“但房东说……”丁程鑫突然转身,额头抵住他锁骨,“要带结婚证才能签。”
马嘉祺愣住,喉结动了动。后颈传来温热的鼻息,和十七岁那个雪夜一模一样。
“你什么意思?”他声音发哑。
“字面意思。”丁程鑫抬头,眼底泛红,“要么搬去我这,要么……”
“你疯了吧?”马嘉祺往后退半步,撞到流理台,“这才几天?”
丁程鑫抓住他手腕,力度大得发疼。晨光里他的瞳孔缩成针尖,像是又要发病。
“等不及了。”他说,“这次等不及慢慢来。”
马嘉祺忽然笑了:“丁程鑫,你怕是又想逃。”
空气骤然凝固。远处教堂钟声响起,惊飞栖在窗台的鸽子。
“你手机在响。”马嘉祺侧头看向茶几。
丁程鑫没动。他盯着男人发红的耳尖,想起十七岁那年暴雨夜,马嘉祺也是这样笑着把自己推开。
“喂?”他接起电话时声音发颤。
“丁老师。

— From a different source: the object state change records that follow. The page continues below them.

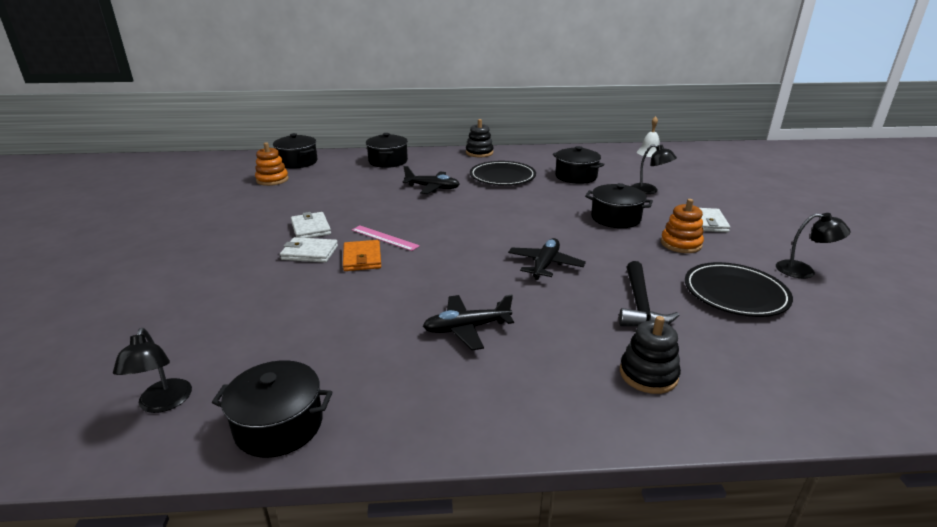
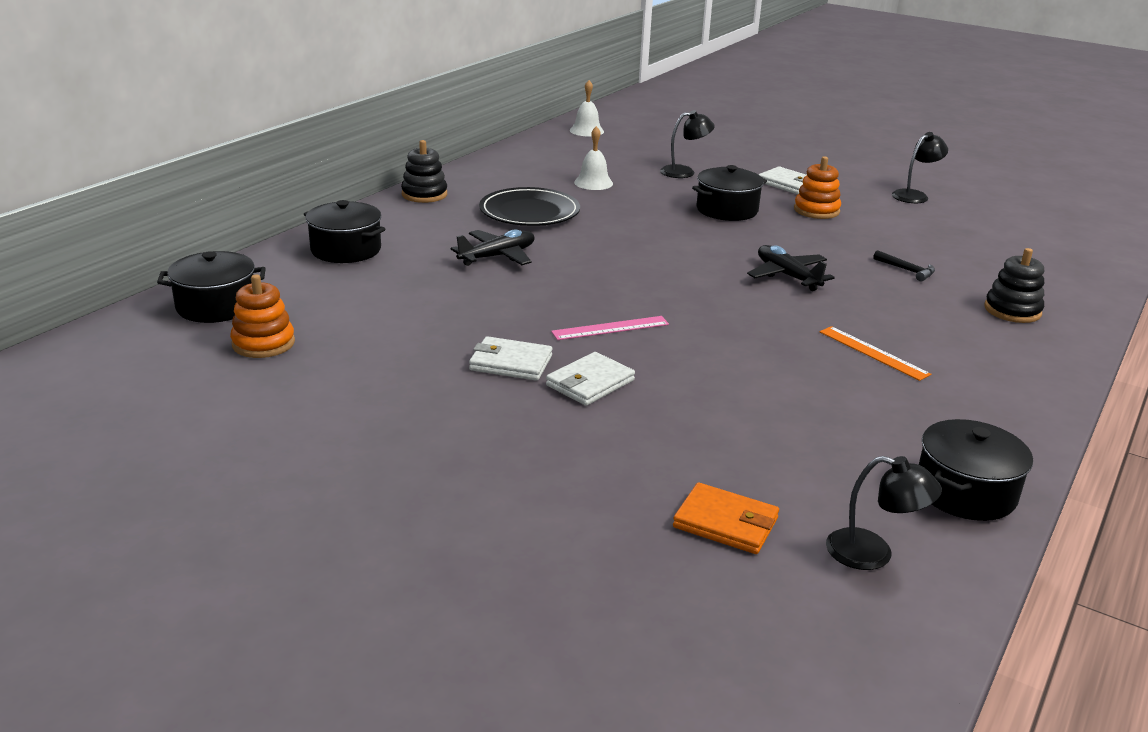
camera: 55 degrees left, 0 degrees up
(362, 258) = (650, 356): orange wallet -> orange wallet (725, 523)
(467, 328) = (873, 353): black plane -> orange ruler
(576, 176) = (593, 183): black pot -> white bell
(640, 305) = (906, 270): black hammer -> black hammer, size x0.55
(735, 293) = (924, 231): black plate -> none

”助理喘着气,“马总在记者会上说要撤资,除非……”
马嘉祺凑过来听。丁程鑫下意识挡住他,却被捏住后颈。
“除非什么?”他问。
“除非您公开和马嘉祺的关系。”助理顿了顿,“直播连线已经开始,他正在回答德国媒体提问。”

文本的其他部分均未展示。